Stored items
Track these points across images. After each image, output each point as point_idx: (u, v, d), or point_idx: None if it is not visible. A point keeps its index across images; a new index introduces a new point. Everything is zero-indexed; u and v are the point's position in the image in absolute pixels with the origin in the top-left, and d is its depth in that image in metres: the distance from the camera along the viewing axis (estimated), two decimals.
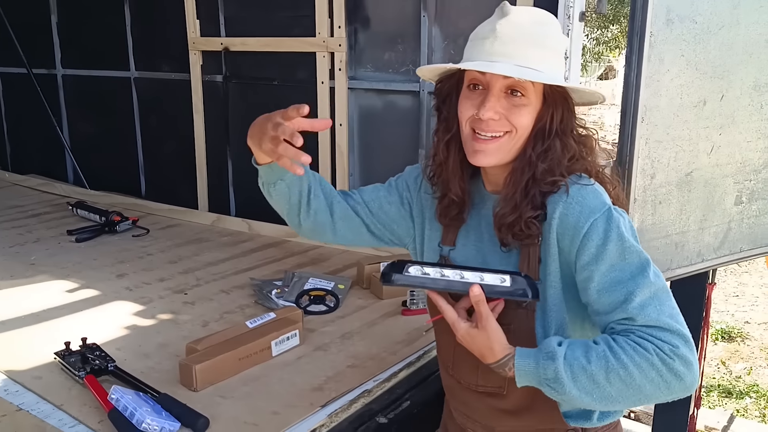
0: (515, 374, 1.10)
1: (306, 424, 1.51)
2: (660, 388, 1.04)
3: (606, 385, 1.04)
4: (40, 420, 1.49)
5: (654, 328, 1.04)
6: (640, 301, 1.06)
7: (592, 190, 1.15)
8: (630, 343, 1.04)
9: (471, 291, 1.09)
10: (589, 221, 1.11)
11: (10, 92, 4.48)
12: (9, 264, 2.61)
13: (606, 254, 1.10)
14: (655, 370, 1.02)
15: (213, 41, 3.21)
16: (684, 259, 2.44)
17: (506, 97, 1.14)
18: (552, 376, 1.06)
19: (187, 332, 1.97)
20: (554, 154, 1.15)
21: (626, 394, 1.05)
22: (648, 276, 1.08)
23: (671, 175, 2.29)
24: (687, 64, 2.19)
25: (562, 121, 1.16)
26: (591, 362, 1.05)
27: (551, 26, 1.17)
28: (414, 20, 2.62)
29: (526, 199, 1.15)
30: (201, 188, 3.43)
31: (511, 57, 1.12)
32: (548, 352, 1.08)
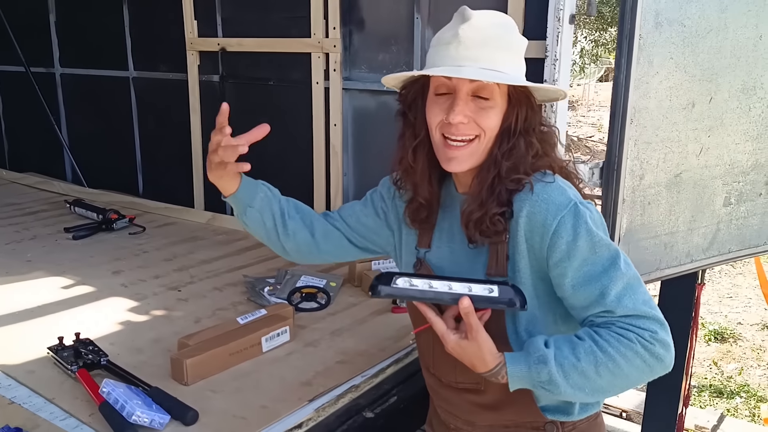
0: (508, 380, 1.13)
1: (293, 418, 1.53)
2: (644, 372, 1.10)
3: (596, 378, 1.09)
4: (32, 413, 1.52)
5: (632, 317, 1.10)
6: (616, 293, 1.10)
7: (557, 186, 1.17)
8: (613, 335, 1.09)
9: (461, 303, 1.11)
10: (557, 218, 1.13)
11: (9, 91, 4.51)
12: (5, 261, 2.63)
13: (577, 250, 1.13)
14: (640, 358, 1.08)
15: (210, 41, 3.24)
16: (673, 259, 2.47)
17: (473, 100, 1.17)
18: (546, 378, 1.10)
19: (179, 328, 2.00)
20: (518, 152, 1.18)
21: (615, 383, 1.11)
22: (620, 267, 1.12)
23: (660, 176, 2.32)
24: (676, 66, 2.22)
25: (526, 119, 1.19)
26: (580, 359, 1.09)
27: (511, 28, 1.19)
28: (407, 22, 2.65)
29: (492, 196, 1.17)
30: (197, 187, 3.46)
31: (476, 60, 1.14)
32: (539, 356, 1.11)
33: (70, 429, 1.47)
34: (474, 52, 1.14)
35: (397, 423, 1.70)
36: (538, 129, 1.22)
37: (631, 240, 2.31)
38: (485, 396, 1.25)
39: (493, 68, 1.14)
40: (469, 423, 1.32)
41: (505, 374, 1.13)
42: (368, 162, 2.92)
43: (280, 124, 3.14)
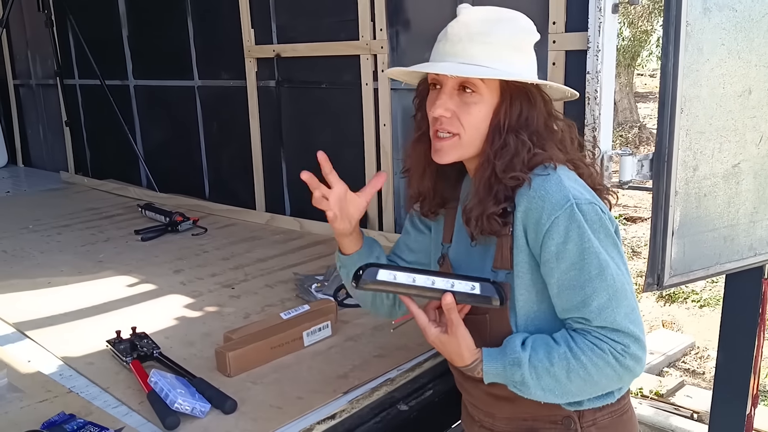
0: (483, 376, 1.17)
1: (327, 408, 1.59)
2: (613, 380, 1.15)
3: (567, 383, 1.13)
4: (87, 401, 1.64)
5: (608, 329, 1.12)
6: (597, 304, 1.12)
7: (556, 180, 1.15)
8: (588, 343, 1.13)
9: (444, 299, 1.13)
10: (551, 218, 1.13)
11: (89, 103, 4.80)
12: (78, 261, 2.83)
13: (566, 253, 1.13)
14: (610, 367, 1.12)
15: (266, 48, 3.35)
16: (734, 253, 2.37)
17: (459, 94, 1.18)
18: (519, 379, 1.14)
19: (229, 323, 2.09)
20: (509, 150, 1.17)
21: (584, 389, 1.16)
22: (605, 278, 1.12)
23: (716, 167, 2.23)
24: (728, 53, 2.13)
25: (520, 115, 1.18)
26: (554, 364, 1.13)
27: (503, 23, 1.18)
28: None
29: (489, 195, 1.18)
30: (258, 189, 3.58)
31: (456, 56, 1.17)
32: (514, 358, 1.14)
33: (121, 416, 1.57)
34: (456, 47, 1.17)
35: (433, 417, 1.72)
36: (540, 124, 1.20)
37: (686, 233, 2.23)
38: (498, 387, 1.26)
39: (473, 62, 1.14)
40: (490, 415, 1.33)
41: (481, 370, 1.17)
42: None
43: (333, 126, 3.24)
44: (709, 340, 5.04)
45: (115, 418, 1.55)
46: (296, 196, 3.50)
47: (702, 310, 5.65)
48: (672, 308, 5.72)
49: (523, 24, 1.22)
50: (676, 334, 5.22)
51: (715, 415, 2.88)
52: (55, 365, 1.86)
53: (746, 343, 2.73)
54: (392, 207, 3.00)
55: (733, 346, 2.78)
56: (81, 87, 4.80)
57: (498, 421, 1.32)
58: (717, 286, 5.84)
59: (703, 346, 5.03)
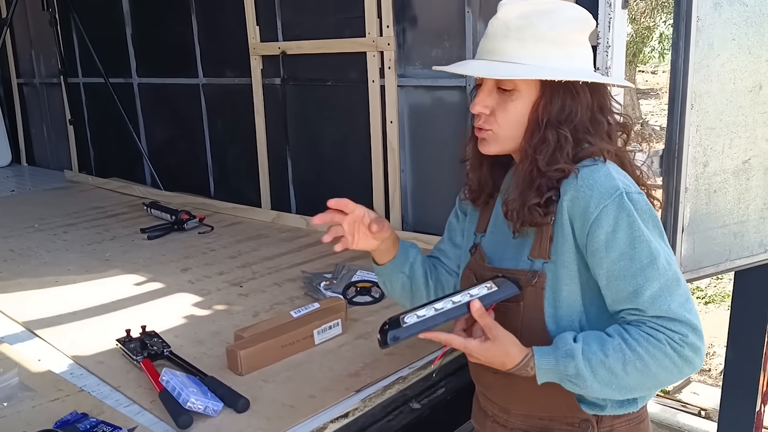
0: (536, 373, 1.13)
1: (340, 407, 1.58)
2: (673, 374, 1.10)
3: (624, 375, 1.09)
4: (99, 400, 1.63)
5: (664, 318, 1.08)
6: (651, 293, 1.09)
7: (605, 171, 1.13)
8: (643, 334, 1.09)
9: (472, 307, 1.12)
10: (600, 207, 1.11)
11: (93, 101, 4.80)
12: (85, 260, 2.82)
13: (616, 242, 1.11)
14: (669, 359, 1.08)
15: (271, 46, 3.35)
16: (744, 249, 2.36)
17: (497, 91, 1.18)
18: (573, 372, 1.10)
19: (238, 321, 2.08)
20: (548, 145, 1.15)
21: (643, 382, 1.11)
22: (658, 267, 1.10)
23: (726, 163, 2.23)
24: (739, 48, 2.12)
25: (562, 110, 1.16)
26: (608, 356, 1.09)
27: (542, 16, 1.15)
28: (459, 17, 2.64)
29: (531, 188, 1.17)
30: (263, 187, 3.58)
31: (492, 53, 1.16)
32: (567, 350, 1.11)
33: (133, 415, 1.57)
34: (493, 45, 1.16)
35: (444, 415, 1.72)
36: (585, 118, 1.17)
37: (696, 230, 2.22)
38: (517, 379, 1.25)
39: (507, 60, 1.14)
40: (505, 410, 1.32)
41: (533, 366, 1.13)
42: (425, 158, 2.94)
43: (339, 124, 3.23)
44: (714, 337, 5.03)
45: (128, 417, 1.54)
46: (302, 194, 3.49)
47: (707, 307, 5.64)
48: None
49: (568, 14, 1.16)
50: None
51: (725, 412, 2.87)
52: (65, 364, 1.86)
53: (755, 340, 2.72)
54: (399, 204, 2.99)
55: (742, 343, 2.77)
56: (85, 85, 4.80)
57: (513, 417, 1.31)
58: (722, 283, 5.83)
59: (708, 343, 5.01)
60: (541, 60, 1.14)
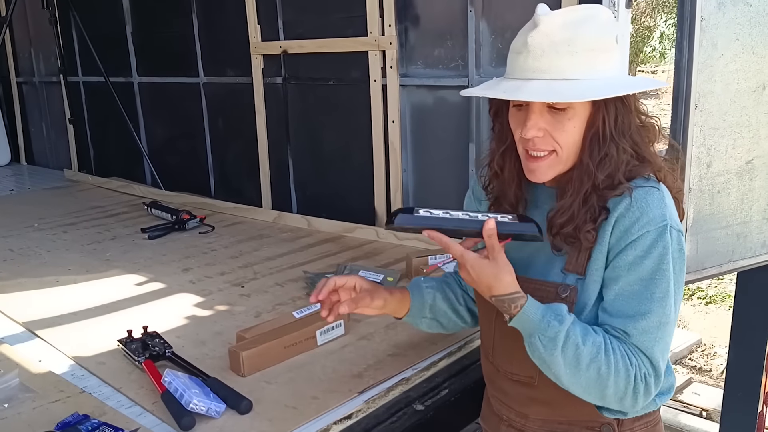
0: (517, 315, 1.12)
1: (343, 408, 1.57)
2: (618, 397, 1.12)
3: (584, 370, 1.10)
4: (100, 401, 1.62)
5: (642, 353, 1.12)
6: (645, 325, 1.11)
7: (659, 197, 1.12)
8: (623, 350, 1.12)
9: (486, 225, 1.10)
10: (643, 231, 1.11)
11: (92, 100, 4.78)
12: (86, 260, 2.81)
13: (641, 267, 1.11)
14: (626, 382, 1.10)
15: (272, 45, 3.33)
16: (747, 250, 2.36)
17: (549, 111, 1.12)
18: (551, 335, 1.10)
19: (240, 322, 2.07)
20: (611, 160, 1.12)
21: (590, 386, 1.12)
22: (665, 306, 1.11)
23: (730, 164, 2.22)
24: (743, 48, 2.12)
25: (617, 121, 1.12)
26: (585, 344, 1.10)
27: (585, 24, 1.10)
28: (461, 16, 2.63)
29: (584, 208, 1.14)
30: (264, 187, 3.57)
31: (544, 72, 1.09)
32: (558, 314, 1.11)
33: (135, 416, 1.55)
34: (542, 62, 1.09)
35: (448, 416, 1.71)
36: (634, 126, 1.15)
37: (699, 230, 2.22)
38: (538, 390, 1.24)
39: (563, 77, 1.08)
40: (522, 416, 1.31)
41: (519, 306, 1.12)
42: (427, 158, 2.93)
43: (341, 123, 3.22)
44: (715, 338, 5.03)
45: (129, 419, 1.53)
46: (303, 194, 3.48)
47: (708, 307, 5.64)
48: None
49: (604, 18, 1.13)
50: (682, 331, 5.20)
51: (727, 413, 2.87)
52: (66, 365, 1.85)
53: (758, 341, 2.72)
54: (400, 204, 2.98)
55: (744, 343, 2.77)
56: (85, 84, 4.78)
57: (531, 422, 1.30)
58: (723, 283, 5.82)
59: (709, 344, 5.01)
60: (592, 71, 1.10)
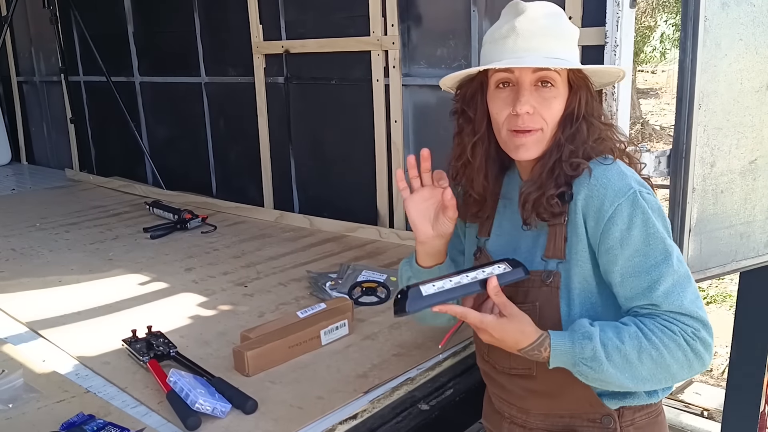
0: (550, 354, 1.13)
1: (348, 408, 1.57)
2: (684, 367, 1.12)
3: (638, 364, 1.10)
4: (105, 401, 1.62)
5: (677, 313, 1.11)
6: (664, 289, 1.11)
7: (617, 170, 1.17)
8: (658, 325, 1.11)
9: (489, 284, 1.13)
10: (614, 205, 1.13)
11: (94, 100, 4.77)
12: (88, 260, 2.81)
13: (630, 239, 1.13)
14: (682, 351, 1.10)
15: (275, 44, 3.33)
16: (750, 250, 2.36)
17: (537, 90, 1.19)
18: (590, 354, 1.10)
19: (244, 322, 2.07)
20: (581, 136, 1.20)
21: (656, 373, 1.12)
22: (671, 263, 1.12)
23: (733, 163, 2.22)
24: (746, 48, 2.12)
25: (587, 103, 1.22)
26: (624, 342, 1.10)
27: (561, 17, 1.23)
28: (464, 15, 2.63)
29: (551, 179, 1.19)
30: (266, 186, 3.57)
31: (537, 50, 1.18)
32: (584, 332, 1.11)
33: (140, 416, 1.55)
34: (533, 43, 1.18)
35: (453, 415, 1.71)
36: (598, 113, 1.24)
37: (703, 230, 2.22)
38: (537, 382, 1.25)
39: (554, 56, 1.18)
40: (524, 411, 1.31)
41: (548, 346, 1.12)
42: None
43: (343, 122, 3.22)
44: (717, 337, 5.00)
45: (135, 419, 1.53)
46: (305, 194, 3.48)
47: (709, 307, 5.65)
48: None
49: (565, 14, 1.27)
50: None
51: (728, 412, 2.87)
52: (70, 365, 1.85)
53: (760, 341, 2.72)
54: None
55: (746, 343, 2.77)
56: (86, 83, 4.78)
57: (533, 417, 1.30)
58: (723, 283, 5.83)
59: None
60: (571, 55, 1.22)
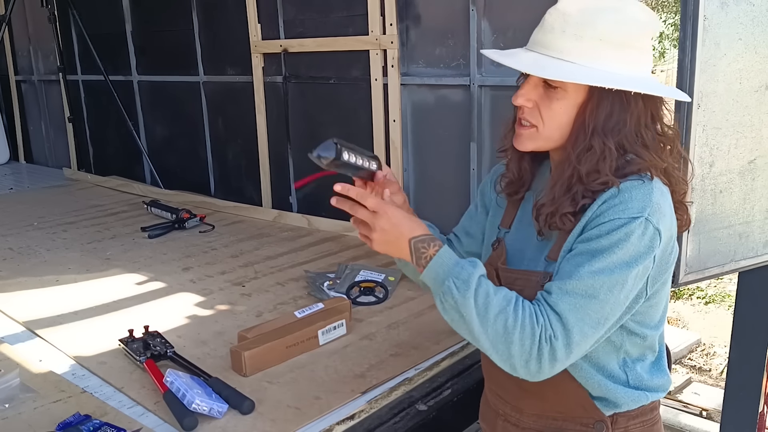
0: (434, 255, 1.12)
1: (346, 409, 1.57)
2: (523, 355, 1.06)
3: (492, 321, 1.07)
4: (102, 401, 1.62)
5: (555, 313, 1.07)
6: (567, 288, 1.07)
7: (646, 191, 1.08)
8: (531, 307, 1.09)
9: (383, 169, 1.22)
10: (614, 217, 1.07)
11: (92, 99, 4.76)
12: (86, 259, 2.80)
13: (597, 241, 1.08)
14: (531, 341, 1.06)
15: (273, 44, 3.33)
16: (749, 250, 2.35)
17: (543, 86, 1.13)
18: (464, 277, 1.09)
19: (242, 322, 2.07)
20: (593, 154, 1.10)
21: (499, 340, 1.08)
22: (597, 280, 1.06)
23: (732, 163, 2.21)
24: (746, 48, 2.11)
25: (610, 118, 1.10)
26: (496, 294, 1.08)
27: (604, 13, 1.08)
28: (463, 15, 2.63)
29: (566, 195, 1.13)
30: (264, 186, 3.56)
31: (546, 47, 1.11)
32: (472, 261, 1.12)
33: (137, 416, 1.55)
34: (547, 38, 1.11)
35: (451, 416, 1.70)
36: (631, 129, 1.11)
37: (702, 230, 2.21)
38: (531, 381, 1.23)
39: (561, 57, 1.09)
40: (517, 410, 1.31)
41: (436, 245, 1.13)
42: (428, 157, 2.93)
43: (342, 122, 3.21)
44: (715, 337, 5.02)
45: (131, 419, 1.53)
46: (303, 193, 3.47)
47: (707, 307, 5.64)
48: (677, 305, 5.71)
49: (633, 14, 1.10)
50: (681, 331, 5.20)
51: (727, 413, 2.86)
52: (67, 365, 1.84)
53: (759, 341, 2.71)
54: None
55: (745, 343, 2.76)
56: (84, 83, 4.77)
57: (525, 417, 1.30)
58: (722, 283, 5.83)
59: (709, 343, 5.01)
60: (595, 61, 1.09)
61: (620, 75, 1.09)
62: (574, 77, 1.09)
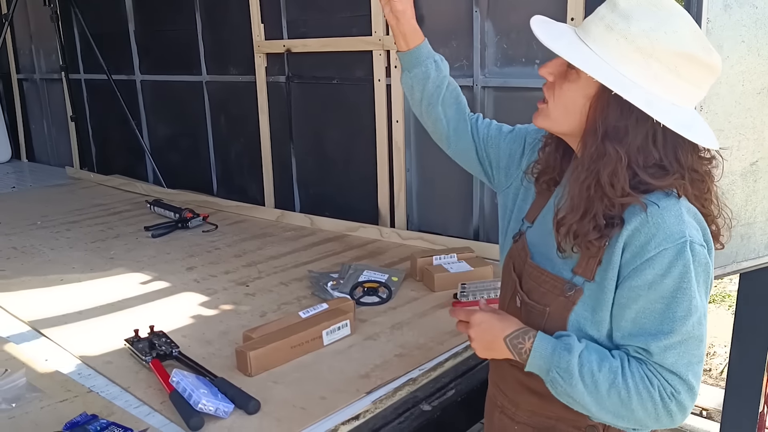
0: (532, 349, 1.13)
1: (351, 409, 1.58)
2: (650, 418, 1.09)
3: (605, 396, 1.09)
4: (108, 401, 1.63)
5: (666, 370, 1.08)
6: (667, 344, 1.07)
7: (676, 212, 1.06)
8: (640, 372, 1.09)
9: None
10: (659, 248, 1.05)
11: (95, 98, 4.77)
12: (90, 258, 2.81)
13: (661, 286, 1.06)
14: (653, 403, 1.08)
15: (276, 44, 3.33)
16: (751, 251, 2.36)
17: (567, 65, 1.11)
18: (564, 366, 1.10)
19: (246, 321, 2.08)
20: (609, 161, 1.06)
21: (619, 411, 1.10)
22: (687, 323, 1.06)
23: (734, 165, 2.22)
24: (748, 50, 2.12)
25: (617, 123, 1.06)
26: (601, 370, 1.09)
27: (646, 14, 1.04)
28: (467, 16, 2.64)
29: (588, 214, 1.09)
30: (267, 185, 3.57)
31: (587, 33, 1.09)
32: (567, 343, 1.11)
33: (143, 416, 1.56)
34: (589, 19, 1.11)
35: (455, 416, 1.71)
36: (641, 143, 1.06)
37: None
38: (531, 377, 1.23)
39: (585, 41, 1.08)
40: (514, 403, 1.31)
41: (532, 338, 1.14)
42: (431, 157, 2.93)
43: (344, 122, 3.22)
44: (715, 337, 5.03)
45: (138, 419, 1.54)
46: (306, 193, 3.48)
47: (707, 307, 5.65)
48: None
49: (674, 26, 1.03)
50: None
51: (727, 413, 2.87)
52: (73, 364, 1.85)
53: (759, 342, 2.72)
54: (404, 203, 2.98)
55: (746, 344, 2.77)
56: (86, 81, 4.78)
57: (521, 412, 1.30)
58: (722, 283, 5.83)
59: (709, 343, 5.03)
60: (614, 58, 1.05)
61: (631, 81, 1.05)
62: (574, 60, 1.06)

- [Task details]: Please output exactly the lines of the data above, from its first line through the line with "31: (511, 57, 1.12)", and nothing else; drop the pictures.

- [Answer to this task]:
Track these points across images. After each image, output each point as point_idx: (u, v, d), or point_idx: None if it is not visible. A point keeps its index across images; a new index introduces a new point. Everything is zero-indexed; u and v are the point's position in the image in absolute pixels with the origin in the top-left, and d is its depth in that image in metres: the distance from the camera along the viewing axis (estimated), two decimals.
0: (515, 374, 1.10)
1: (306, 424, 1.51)
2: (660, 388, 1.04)
3: (606, 385, 1.04)
4: (40, 420, 1.49)
5: (654, 328, 1.04)
6: (640, 301, 1.06)
7: (592, 190, 1.15)
8: (630, 343, 1.04)
9: (471, 291, 1.09)
10: (589, 221, 1.11)
11: (10, 92, 4.48)
12: (9, 264, 2.61)
13: (606, 254, 1.10)
14: (655, 370, 1.02)
15: (213, 41, 3.21)
16: (684, 259, 2.44)
17: (506, 97, 1.14)
18: (552, 376, 1.06)
19: (187, 332, 1.97)
20: (554, 154, 1.15)
21: (626, 394, 1.05)
22: (648, 276, 1.08)
23: (671, 175, 2.29)
24: (687, 64, 2.19)
25: (562, 121, 1.16)
26: (591, 362, 1.05)
27: (551, 26, 1.17)
28: (414, 20, 2.62)
29: (526, 199, 1.15)
30: (201, 188, 3.43)
31: (511, 57, 1.12)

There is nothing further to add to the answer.